=== Teks Sumber ===
BUKU SEJARAH KEBUDAYAAN
Dalam bukunya: Djoko Soekiman.
Judul Buku: Kebudayaan Indis dan Gaya Hidup Masyarakat Pendukung di Jawa (abad XVII- Medio Abad XX)
Penerbit: Yayasan Bintang Harapan, Jogyakarta, 2000.
      Dalam ulasan buku ini membahas dalam beberapa hal yaitu, awal kehadiaran orang Belanda, masyarakat pendukung kebudayaan Indis, gaya hidup masyarakat Indis, lingkungan pemukiman masyarakat Eropa, Indis dan Pribumi. Dari beberapa pokok landasan pemikiran dari penulis buku tersebut, menyoroti  pencipta budaya dan hasil dari kebudayaanya.
Dalam beberapa ulasan isi buku yang merujuk dalam ruang lingkup sejarah kebudayaan yaitu, penulis buku ini dapat memasukan 7 unsur universal budaya, sebagai berikut:
1.      Bahasa
2.      Sistem teknologi
3.      Sistem mata pencaharian
4.      Organisasi sosial
5.      Sistem pengetahuan
6.      Religi
7.      Kesenian
      Dari tujuh unsur universal budaya ini, memberikan bukti bahwa dalam  ruang lingkup kebudayaan sangat kongkrit. Sedangan dalam ilmu sejarahnya buku ini sudah menjelasakan tentang periodesasinya secara kronologis. Sejarah dalam arti subjektif adalah suatu konstruk, ialah bangunan yang di susun penulis sebagai suatu uraian atau carita. Uraian atau carita itu merupakan suatu kesatuan atau unit yang mencakup fakta-fakta terangkaikan untuk mengambarkan sauatu gejala sejarah, baik proses maupun struktur. Kasatuan ini menunjukan koherensi, artinya dari berbagai unsur saling mempunyai hubuangan satu kesatuan. Fungsi unsur-unsur itu saling menopang dan saling tergantung satu sama lain.
      Beberapa ulsan buku yang mengarah secara kronologis yaitu, dijelaskan pada awal kehadiran  Belanda menjadi seorang pedangan namun lambat laun Orang Belanda menjadi seorang penguasa. Pada masa orang Belanda menjadi pedagang banyak didirikan gudang-gudang (pakhuizen) sebagai tempat penyimpanan barang dangan  sakaligus sebagai tempat penimbunan barang dangang seperti berupa rempah-rempah, antara lain daerah Banten, Jepara, dan Yogyakarta, VOC membangun gudang-gudang kemudian diperkuat dengan benteng pertahanan sekaligus sebagai tempat tinggal, ini merupakan sebagai penguat dalam persaingan perdangan-perdangan.
=== Cuplikan Data ===
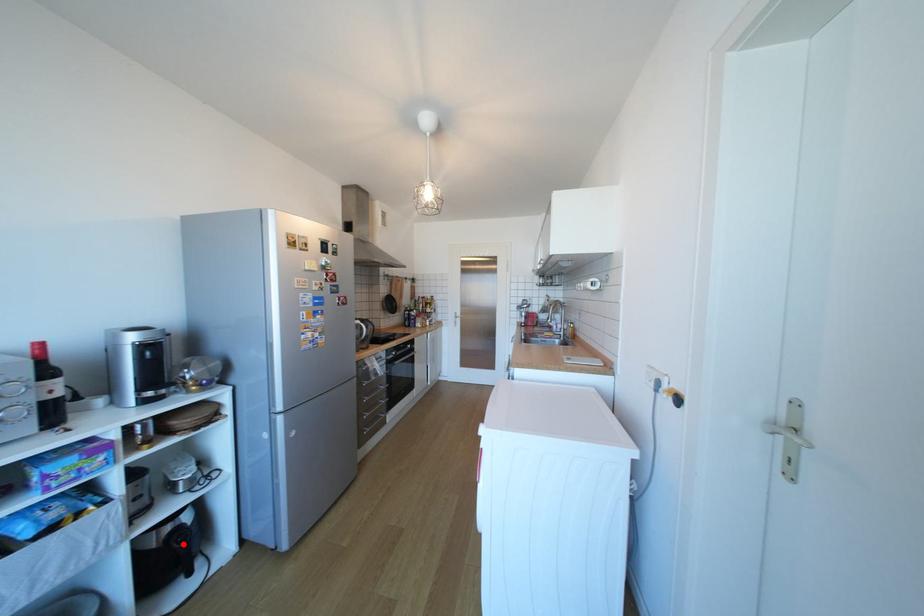
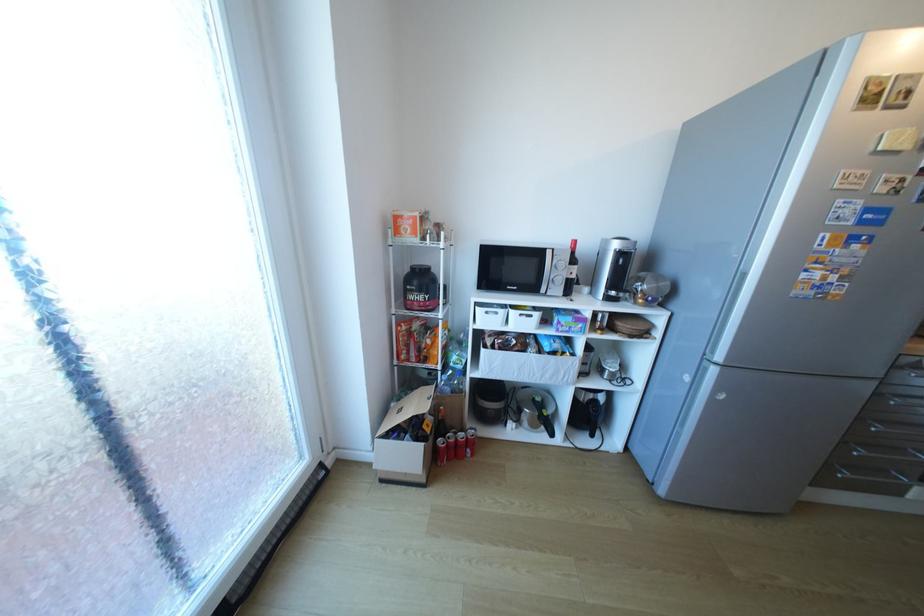
Question: I am providing you with two images of the same scene from different viewpoints. Given a red point in image1, look at the same physical point in image2. Is it:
===
**Soal A:** Ringkaslah paragraf dalam teks sumber yang diawali "Dari tujuh unsur universal budaya ini" menjadi daftar butir yang tetap memuat fakta-fakta utamanya.
**Soal B:** Sambunglah ulasan buku tentang Kebudayaan Indis itu, dimulai setelah kalimat terakhir dalam teks sumber.
Data di atas tidak diperlukan untuk mengerjakan latihan ini.

**Hasil Latihan A:**
- Ketujuh unsur universal budaya membuktikan bahwa ruang lingkup kebudayaan dalam buku ini sangat konkret.
- Dari sisi ilmu sejarah, buku ini menjelaskan periodisasinya secara kronologis.
- Dalam arti subjektif, sejarah adalah konstruk, yaitu bangunan yang disusun penulis sebagai uraian atau cerita.
- Uraian atau cerita itu merupakan satu kesatuan yang merangkai fakta-fakta untuk menggambarkan suatu gejala sejarah, baik proses maupun struktur.
- Kesatuan ini menunjukkan koherensi, yaitu berbagai unsurnya saling berhubungan sebagai satu kesatuan.
- Fungsi unsur-unsur tersebut saling menopang dan saling bergantung satu sama lain.

**Hasil Latihan B:**
      Pada masa Peterzoon Coen, yang hadir dalam di Batavia yang diawali juga pembaguan Pakhuizen di tepi timur kali ciliwung. Di Batavia dibuat kanal dan rumah tinggal dibagun sepanjang kanal, berderet-deret ini mempunyai kesamaan dengan negari Belanda.
      Tahun 1650 Batavia sudah menjadi kota benteng dangan luas kurang lebih 150 hektar. Rumah tinggal pejabat, segala hal yang penting seperti, uang, arsip, kekayaan lain disimpan dalam benteng. Pada masa berikutnya banyak para pembesar tinggal di luar benteng diakibatkan dalam luar benteng kondisi keamanan terjamin dan tidak adanya perlawanan dari masyarakat sekitar, namun kegiatan pemrintahan, penerimanan utusan bangsa asing, upacara resmi, pesta-pesta, dilaksanakan dalam benteng, bahkan dalam benteng ini sebagai jantung kegiatan ekonomi kompeni. Sebagai hasil kebudayaan yang dibawah dari Negari Belanda yang diadopsi di negari jajahan.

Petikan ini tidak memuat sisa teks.